You can, however, combine the bitfields with the ntohs() function:
union u_Bits2{
struct Bits2 {
uint16_t _padding:7;
uint16_t a:6;
uint16_t b:1;
uint16_t c:1;
uint16_t d:1;
} bits __attribute__((__packed__));
uint16_t word;
}
union u_Bits2 flags;
flags.word = ntohs(flag_bytes_from_network);
However, I strongly recommend you avoid bitfields and instead use shifting and masks.
Usually you can't do strong assumptions on how the union will be packed, every compiler implementation may choose to pack it differently (to save space or align bitfields inside bytes).
I would suggest you to just work out with masking and bitwise operators..
from this link:
The main use of bitfields is either to allow tight packing of data or to be able to specify the fields within some externally produced data files. C gives no guarantee of the ordering of fields within machine words, so if you do use them for the latter reason, you program will not only be non-portable, it will be compiler-dependent too. The Standard says that fields are packed into ‘storage units’, which are typically machine words. The packing order, and whether or not a bitfield may cross a storage unit boundary, are implementation defined. To force alignment to a storage unit boundary, a zero width field is used before the one that you want to have aligned.
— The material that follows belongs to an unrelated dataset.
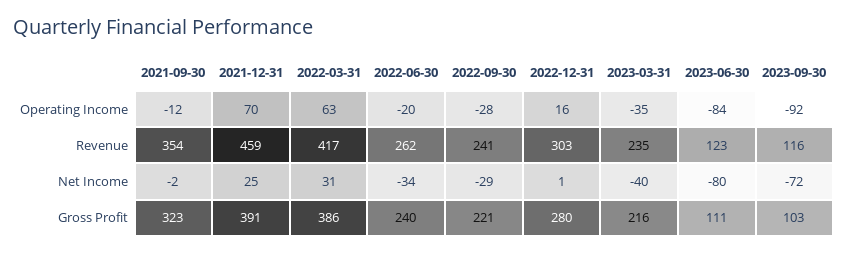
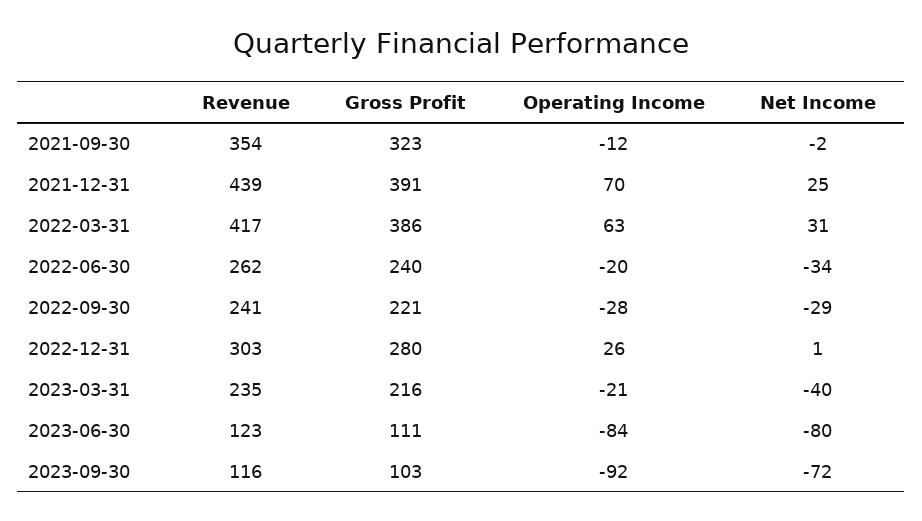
2022-12-31, Operating Income: 16 -> 26
2023-03-31, Operating Income: -35 -> -21
2021-12-31, Revenue: 459 -> 439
C/C++ has no means of specifying the bit by bit memory layout of structs, so you will need to do manual bit shifting and masking on 8 or 16bit (unsigned) integers (uint8_t, uint16_t from <stdint.h> or <cstdint>).
Of the good dozen of programming languages I know, only very few allow you to specify bit-by-bit memory layout for bit fields: Ada, Erlang, VHDL (and Verilog).
(Community wiki if you want to add more languages to that list.)